# Problem description
Please convert the stretch of records below, from the line containing "13: (957, 701)" through the line containing "29: (295, 132)", into a Markdown table with the columns Row and Line, giving each line a row number. Leave out blank lines and pictures.

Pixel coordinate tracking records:
- - - -
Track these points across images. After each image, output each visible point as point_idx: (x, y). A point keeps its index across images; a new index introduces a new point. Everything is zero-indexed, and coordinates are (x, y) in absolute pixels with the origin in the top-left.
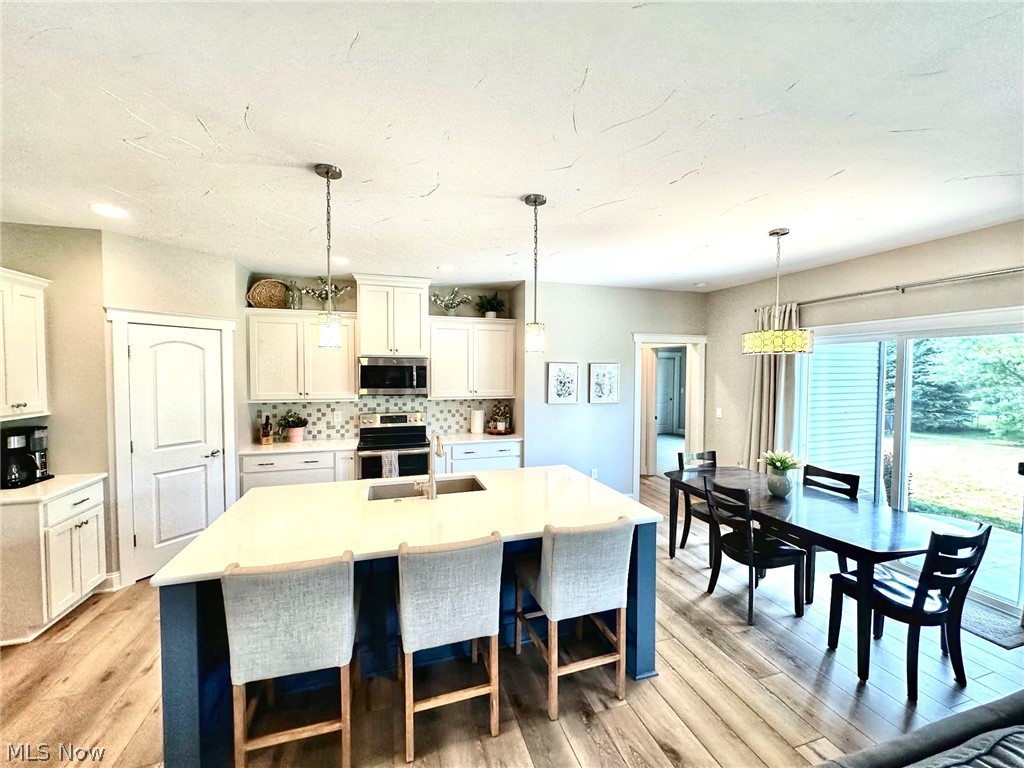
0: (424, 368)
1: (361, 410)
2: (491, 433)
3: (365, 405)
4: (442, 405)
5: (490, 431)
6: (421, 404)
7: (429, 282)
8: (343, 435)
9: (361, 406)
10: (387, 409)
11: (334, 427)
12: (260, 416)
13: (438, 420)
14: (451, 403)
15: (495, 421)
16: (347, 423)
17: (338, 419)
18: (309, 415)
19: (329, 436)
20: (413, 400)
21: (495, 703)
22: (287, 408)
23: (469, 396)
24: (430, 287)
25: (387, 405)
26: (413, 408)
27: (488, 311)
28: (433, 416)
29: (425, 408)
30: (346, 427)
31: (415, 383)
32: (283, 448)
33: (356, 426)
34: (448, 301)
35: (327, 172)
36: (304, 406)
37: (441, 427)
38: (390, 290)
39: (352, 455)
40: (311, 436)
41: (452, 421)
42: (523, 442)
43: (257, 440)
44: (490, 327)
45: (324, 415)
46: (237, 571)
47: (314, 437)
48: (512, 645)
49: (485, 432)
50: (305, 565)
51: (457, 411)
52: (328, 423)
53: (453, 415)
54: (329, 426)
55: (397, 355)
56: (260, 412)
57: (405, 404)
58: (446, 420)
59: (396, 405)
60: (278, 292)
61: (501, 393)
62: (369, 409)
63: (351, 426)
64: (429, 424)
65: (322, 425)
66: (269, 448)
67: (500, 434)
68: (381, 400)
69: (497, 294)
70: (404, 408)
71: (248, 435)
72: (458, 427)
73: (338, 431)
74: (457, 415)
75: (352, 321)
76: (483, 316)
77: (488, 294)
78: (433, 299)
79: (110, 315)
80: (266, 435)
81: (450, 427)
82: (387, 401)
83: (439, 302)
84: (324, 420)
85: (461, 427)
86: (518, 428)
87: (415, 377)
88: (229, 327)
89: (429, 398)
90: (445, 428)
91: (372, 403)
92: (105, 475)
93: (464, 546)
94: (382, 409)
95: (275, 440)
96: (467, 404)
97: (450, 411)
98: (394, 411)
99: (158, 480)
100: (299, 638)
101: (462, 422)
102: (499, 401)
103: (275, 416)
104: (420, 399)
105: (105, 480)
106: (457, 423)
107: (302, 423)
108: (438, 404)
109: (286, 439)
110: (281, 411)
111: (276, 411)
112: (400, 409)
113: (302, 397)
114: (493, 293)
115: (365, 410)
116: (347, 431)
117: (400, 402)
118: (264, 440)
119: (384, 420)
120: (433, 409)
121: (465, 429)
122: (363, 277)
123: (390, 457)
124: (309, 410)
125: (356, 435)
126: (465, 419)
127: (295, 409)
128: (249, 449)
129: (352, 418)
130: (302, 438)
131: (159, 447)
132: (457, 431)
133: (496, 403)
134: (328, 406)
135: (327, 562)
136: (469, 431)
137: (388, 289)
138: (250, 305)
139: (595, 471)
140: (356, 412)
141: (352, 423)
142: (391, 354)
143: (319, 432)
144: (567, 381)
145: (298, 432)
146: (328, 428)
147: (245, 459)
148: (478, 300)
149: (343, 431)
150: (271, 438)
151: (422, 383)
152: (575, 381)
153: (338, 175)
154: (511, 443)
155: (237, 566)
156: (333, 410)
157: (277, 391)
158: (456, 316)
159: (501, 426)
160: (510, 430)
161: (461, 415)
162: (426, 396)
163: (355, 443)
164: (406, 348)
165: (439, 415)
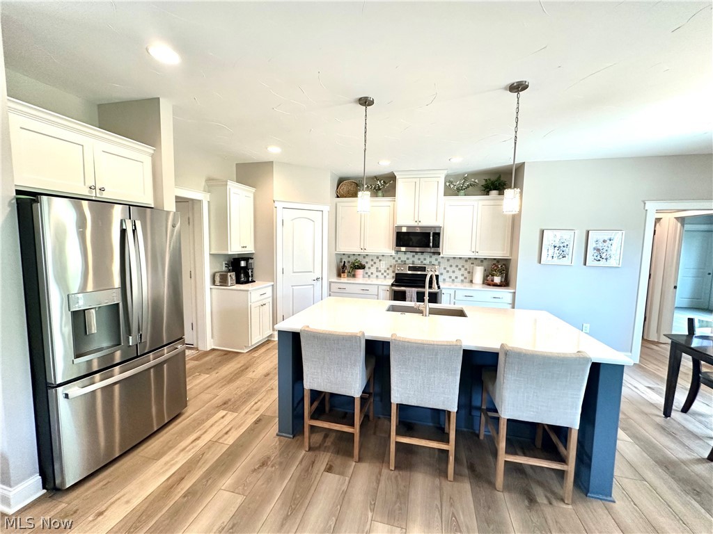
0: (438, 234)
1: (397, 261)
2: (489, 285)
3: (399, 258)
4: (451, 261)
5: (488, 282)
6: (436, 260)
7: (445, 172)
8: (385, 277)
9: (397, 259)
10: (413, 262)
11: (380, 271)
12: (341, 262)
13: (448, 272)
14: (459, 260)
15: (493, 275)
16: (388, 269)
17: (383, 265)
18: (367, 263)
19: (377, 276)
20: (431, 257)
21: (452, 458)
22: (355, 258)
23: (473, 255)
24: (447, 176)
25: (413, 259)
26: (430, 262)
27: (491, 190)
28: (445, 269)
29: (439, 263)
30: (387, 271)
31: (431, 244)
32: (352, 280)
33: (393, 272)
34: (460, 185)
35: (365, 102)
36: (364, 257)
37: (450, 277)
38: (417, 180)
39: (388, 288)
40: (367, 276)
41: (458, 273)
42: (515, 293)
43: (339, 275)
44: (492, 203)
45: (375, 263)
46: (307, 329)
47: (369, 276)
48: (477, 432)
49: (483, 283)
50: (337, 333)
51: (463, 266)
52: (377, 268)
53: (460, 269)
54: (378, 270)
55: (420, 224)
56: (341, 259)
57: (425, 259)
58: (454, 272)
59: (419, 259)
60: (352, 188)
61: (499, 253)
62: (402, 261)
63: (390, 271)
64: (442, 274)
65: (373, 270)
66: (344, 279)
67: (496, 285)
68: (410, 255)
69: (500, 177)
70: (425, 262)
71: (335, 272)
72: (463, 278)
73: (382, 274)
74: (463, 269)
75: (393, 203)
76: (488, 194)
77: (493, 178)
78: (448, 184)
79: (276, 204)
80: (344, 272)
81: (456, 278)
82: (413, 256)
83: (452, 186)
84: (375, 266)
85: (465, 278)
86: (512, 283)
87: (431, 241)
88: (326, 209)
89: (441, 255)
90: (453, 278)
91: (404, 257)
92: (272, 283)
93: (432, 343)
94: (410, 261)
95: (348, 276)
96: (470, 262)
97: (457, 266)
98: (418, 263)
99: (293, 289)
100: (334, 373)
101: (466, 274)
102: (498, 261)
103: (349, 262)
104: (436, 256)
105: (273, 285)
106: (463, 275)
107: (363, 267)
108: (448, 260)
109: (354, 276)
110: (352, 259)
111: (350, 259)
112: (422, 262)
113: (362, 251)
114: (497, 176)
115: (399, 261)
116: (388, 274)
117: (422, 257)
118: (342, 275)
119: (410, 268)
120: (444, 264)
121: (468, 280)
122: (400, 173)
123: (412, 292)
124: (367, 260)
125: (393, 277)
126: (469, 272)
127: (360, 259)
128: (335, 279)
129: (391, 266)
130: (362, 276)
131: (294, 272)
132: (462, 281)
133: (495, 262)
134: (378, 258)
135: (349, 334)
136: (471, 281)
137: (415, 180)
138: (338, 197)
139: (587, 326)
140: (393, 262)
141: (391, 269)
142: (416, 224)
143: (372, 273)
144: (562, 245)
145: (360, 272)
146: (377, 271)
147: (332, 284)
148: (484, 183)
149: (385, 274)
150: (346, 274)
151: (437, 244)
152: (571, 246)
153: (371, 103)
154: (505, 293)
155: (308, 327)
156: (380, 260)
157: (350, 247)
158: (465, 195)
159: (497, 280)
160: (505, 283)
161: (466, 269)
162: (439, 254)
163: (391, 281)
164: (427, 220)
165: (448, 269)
- - - -
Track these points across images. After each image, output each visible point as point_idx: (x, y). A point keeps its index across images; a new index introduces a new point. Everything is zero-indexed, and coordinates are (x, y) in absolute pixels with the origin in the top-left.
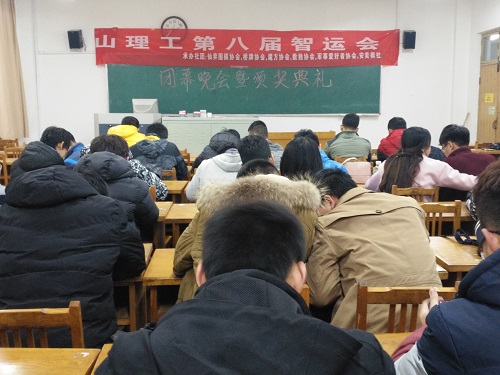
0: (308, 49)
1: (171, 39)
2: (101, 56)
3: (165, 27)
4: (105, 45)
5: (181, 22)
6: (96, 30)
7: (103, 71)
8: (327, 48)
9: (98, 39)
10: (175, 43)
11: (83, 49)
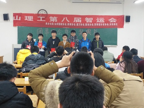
- - - -
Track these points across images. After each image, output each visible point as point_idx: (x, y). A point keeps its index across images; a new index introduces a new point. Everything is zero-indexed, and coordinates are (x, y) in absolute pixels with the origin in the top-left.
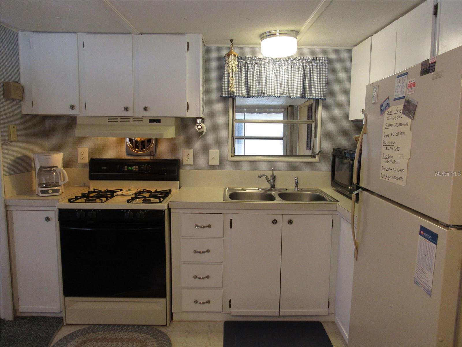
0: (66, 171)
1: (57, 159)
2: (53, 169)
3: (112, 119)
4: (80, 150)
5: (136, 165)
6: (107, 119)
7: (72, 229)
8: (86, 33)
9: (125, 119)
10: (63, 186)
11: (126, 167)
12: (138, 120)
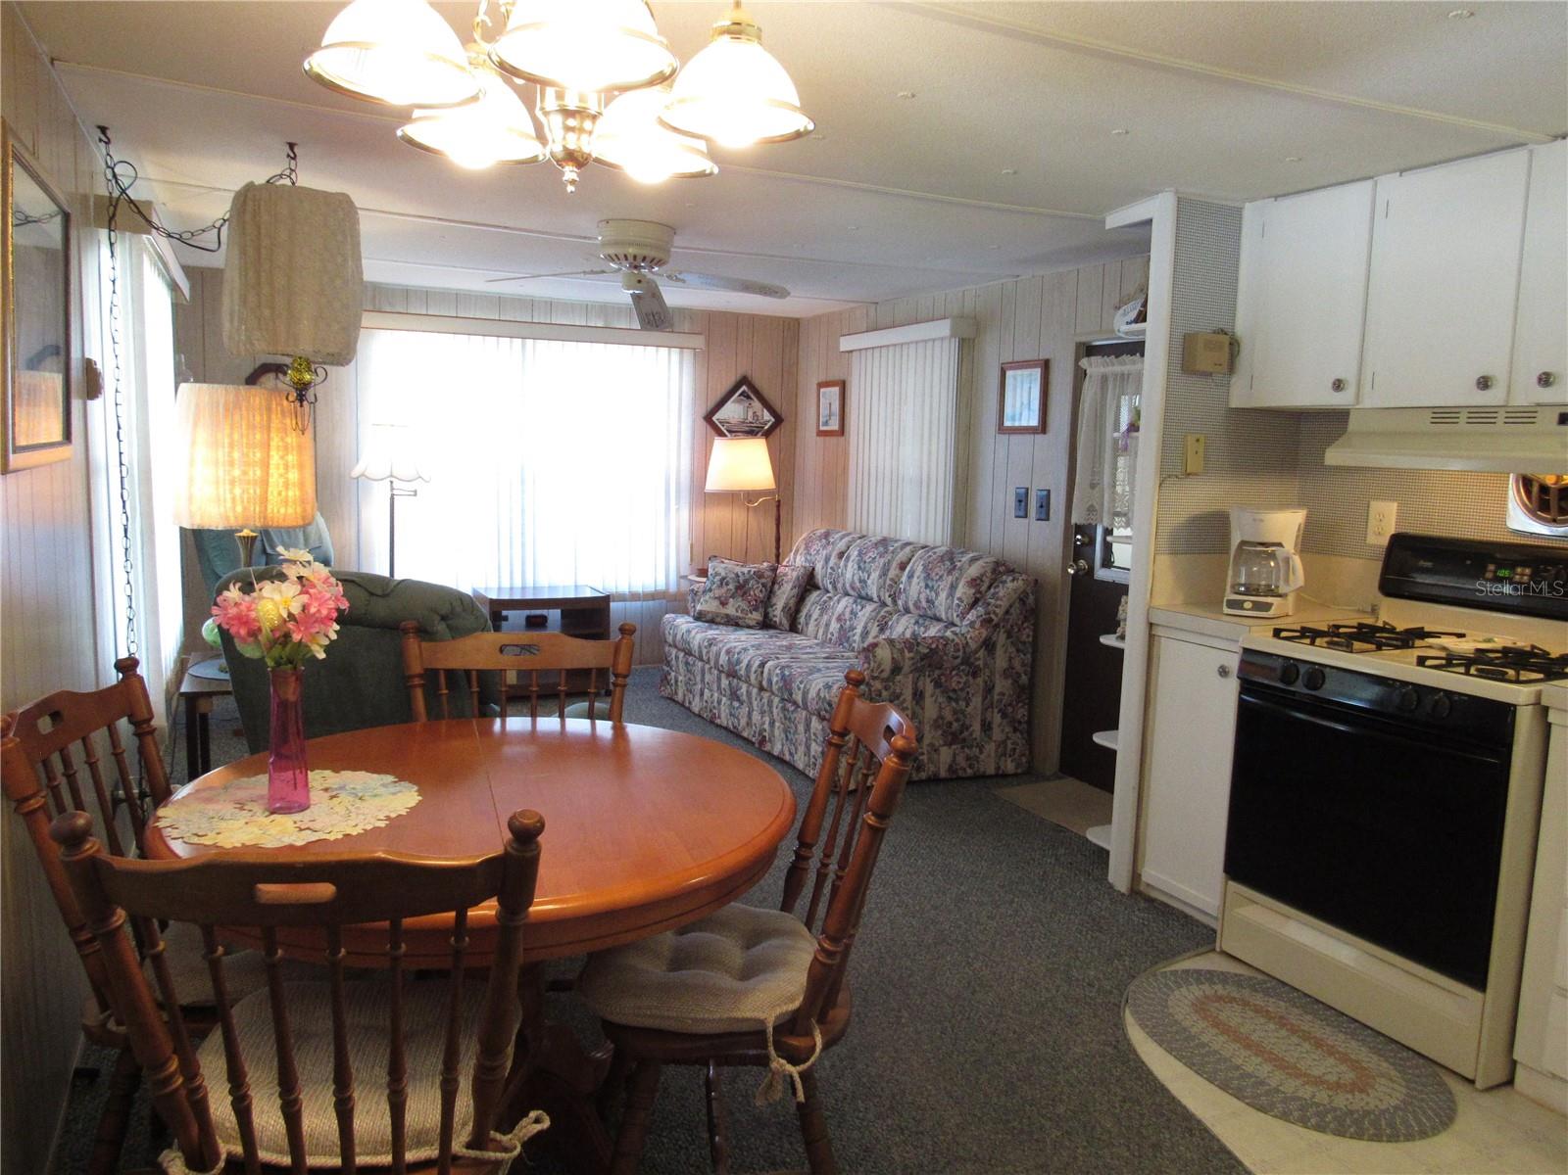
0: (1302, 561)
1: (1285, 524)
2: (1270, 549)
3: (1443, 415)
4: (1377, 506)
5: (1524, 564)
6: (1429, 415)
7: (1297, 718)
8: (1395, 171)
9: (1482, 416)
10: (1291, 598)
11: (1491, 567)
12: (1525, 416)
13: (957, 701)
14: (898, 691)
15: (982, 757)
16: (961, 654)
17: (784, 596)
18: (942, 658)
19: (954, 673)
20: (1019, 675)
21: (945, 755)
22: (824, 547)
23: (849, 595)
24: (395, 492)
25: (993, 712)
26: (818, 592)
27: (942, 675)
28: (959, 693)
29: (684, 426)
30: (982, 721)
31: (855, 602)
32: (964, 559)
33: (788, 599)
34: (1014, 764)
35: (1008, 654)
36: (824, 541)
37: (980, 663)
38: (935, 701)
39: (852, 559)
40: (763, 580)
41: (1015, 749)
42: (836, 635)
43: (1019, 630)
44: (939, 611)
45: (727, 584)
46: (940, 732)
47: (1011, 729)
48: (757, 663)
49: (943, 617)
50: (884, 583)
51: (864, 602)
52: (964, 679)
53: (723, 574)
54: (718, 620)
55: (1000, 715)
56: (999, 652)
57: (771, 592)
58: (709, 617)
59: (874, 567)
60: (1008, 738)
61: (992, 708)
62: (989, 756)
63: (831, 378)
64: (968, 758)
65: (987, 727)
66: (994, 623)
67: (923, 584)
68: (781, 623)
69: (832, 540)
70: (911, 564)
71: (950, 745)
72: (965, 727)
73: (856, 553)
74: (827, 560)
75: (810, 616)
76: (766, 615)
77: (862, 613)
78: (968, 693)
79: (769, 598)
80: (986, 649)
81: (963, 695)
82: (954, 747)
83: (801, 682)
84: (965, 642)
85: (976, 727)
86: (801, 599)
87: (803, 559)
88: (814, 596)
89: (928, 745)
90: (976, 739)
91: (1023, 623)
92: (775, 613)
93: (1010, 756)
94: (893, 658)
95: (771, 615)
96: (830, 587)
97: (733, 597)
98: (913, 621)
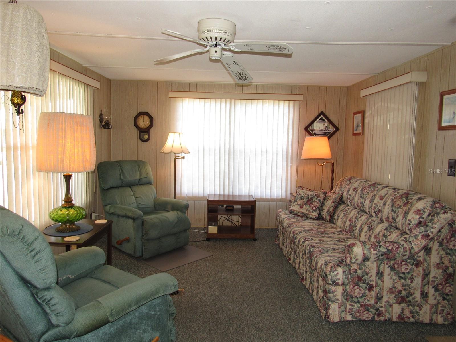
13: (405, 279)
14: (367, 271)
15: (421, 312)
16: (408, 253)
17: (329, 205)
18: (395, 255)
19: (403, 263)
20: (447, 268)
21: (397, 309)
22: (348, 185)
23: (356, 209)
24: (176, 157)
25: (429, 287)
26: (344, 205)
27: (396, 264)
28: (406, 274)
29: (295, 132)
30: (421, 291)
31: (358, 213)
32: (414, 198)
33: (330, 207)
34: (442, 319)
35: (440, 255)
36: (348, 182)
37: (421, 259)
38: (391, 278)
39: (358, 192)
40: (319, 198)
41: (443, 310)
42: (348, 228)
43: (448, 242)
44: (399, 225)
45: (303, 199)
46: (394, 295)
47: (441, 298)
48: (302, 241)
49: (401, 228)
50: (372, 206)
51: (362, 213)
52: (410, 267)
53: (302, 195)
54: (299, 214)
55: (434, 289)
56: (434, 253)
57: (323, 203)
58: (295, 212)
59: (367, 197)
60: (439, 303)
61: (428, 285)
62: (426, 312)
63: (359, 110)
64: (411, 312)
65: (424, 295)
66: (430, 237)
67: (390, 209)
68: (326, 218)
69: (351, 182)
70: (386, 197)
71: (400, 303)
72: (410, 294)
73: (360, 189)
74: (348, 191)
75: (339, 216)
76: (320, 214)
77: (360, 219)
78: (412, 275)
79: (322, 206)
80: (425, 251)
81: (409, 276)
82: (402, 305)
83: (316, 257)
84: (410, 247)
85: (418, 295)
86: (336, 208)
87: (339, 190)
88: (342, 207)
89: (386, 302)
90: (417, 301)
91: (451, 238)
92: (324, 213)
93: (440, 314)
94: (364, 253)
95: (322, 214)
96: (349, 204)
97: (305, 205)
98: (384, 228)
- - - -
# The answer
| Row | Line |
|---|---|
| 1 | 13: (957, 701) |
| 2 | 14: (898, 691) |
| 3 | 15: (982, 757) |
| 4 | 16: (961, 654) |
| 5 | 17: (784, 596) |
| 6 | 18: (942, 658) |
| 7 | 19: (954, 673) |
| 8 | 20: (1019, 675) |
| 9 | 21: (945, 755) |
| 10 | 22: (824, 547) |
| 11 | 23: (849, 595) |
| 12 | 24: (395, 492) |
| 13 | 25: (993, 712) |
| 14 | 26: (818, 592) |
| 15 | 27: (942, 675) |
| 16 | 28: (959, 693) |
| 17 | 29: (684, 426) |
| 18 | 30: (982, 721) |
| 19 | 31: (855, 602) |
| 20 | 32: (964, 559) |
| 21 | 33: (788, 599) |
| 22 | 34: (1014, 764) |
| 23 | 35: (1008, 654) |
| 24 | 36: (824, 541) |
| 25 | 37: (980, 663) |
| 26 | 38: (935, 701) |
| 27 | 39: (852, 559) |
| 28 | 40: (763, 580) |
| 29 | 41: (1015, 749) |
| 30 | 42: (836, 635) |
| 31 | 43: (1019, 630) |
| 32 | 44: (939, 611) |
| 33 | 45: (727, 584) |
| 34 | 46: (940, 732) |
| 35 | 47: (1011, 729) |
| 36 | 48: (757, 663) |
| 37 | 49: (943, 617) |
| 38 | 50: (884, 583) |
| 39 | 51: (864, 602) |
| 40 | 52: (964, 679) |
| 41 | 53: (723, 574) |
| 42 | 54: (718, 620) |
| 43 | 55: (1000, 715) |
| 44 | 56: (999, 652) |
| 45 | 57: (771, 592) |
| 46 | 58: (709, 617) |
| 47 | 59: (874, 567) |
| 48 | 60: (1008, 738) |
| 49 | 61: (992, 708) |
| 50 | 62: (989, 756) |
| 51 | 63: (831, 378) |
| 52 | 64: (968, 758) |
| 53 | 65: (987, 727) |
| 54 | 66: (994, 623) |
| 55 | 67: (923, 584) |
| 56 | 68: (781, 623) |
| 57 | 69: (832, 540) |
| 58 | 70: (911, 564) |
| 59 | 71: (950, 745) |
| 60 | 72: (965, 727) |
| 61 | 73: (856, 553) |
| 62 | 74: (827, 560) |
| 63 | 75: (810, 616) |
| 64 | 76: (766, 615) |
| 65 | 77: (862, 613) |
| 66 | 78: (968, 693) |
| 67 | 79: (769, 598) |
| 68 | 80: (986, 649) |
| 69 | 81: (963, 695) |
| 70 | 82: (954, 747) |
| 71 | 83: (801, 682) |
| 72 | 84: (965, 642) |
| 73 | 85: (976, 727) |
| 74 | 86: (801, 599) |
| 75 | 87: (803, 559) |
| 76 | 88: (814, 596) |
| 77 | 89: (928, 745) |
| 78 | 90: (976, 739) |
| 79 | 91: (1023, 623) |
| 80 | 92: (775, 613) |
| 81 | 93: (1010, 756) |
| 82 | 94: (893, 658) |
| 83 | 95: (771, 615) |
| 84 | 96: (830, 587) |
| 85 | 97: (733, 597) |
| 86 | 98: (913, 621) |
| 87 | 13: (405, 279) |
| 88 | 14: (367, 271) |
| 89 | 15: (421, 312) |
| 90 | 16: (408, 253) |
| 91 | 17: (329, 205) |
| 92 | 18: (395, 255) |
| 93 | 19: (403, 263) |
| 94 | 20: (447, 268) |
| 95 | 21: (397, 309) |
| 96 | 22: (348, 185) |
| 97 | 23: (356, 209) |
| 98 | 24: (176, 157) |
| 99 | 25: (429, 287) |
| 100 | 26: (344, 205) |
| 101 | 27: (396, 264) |
| 102 | 28: (406, 274) |
| 103 | 29: (295, 132) |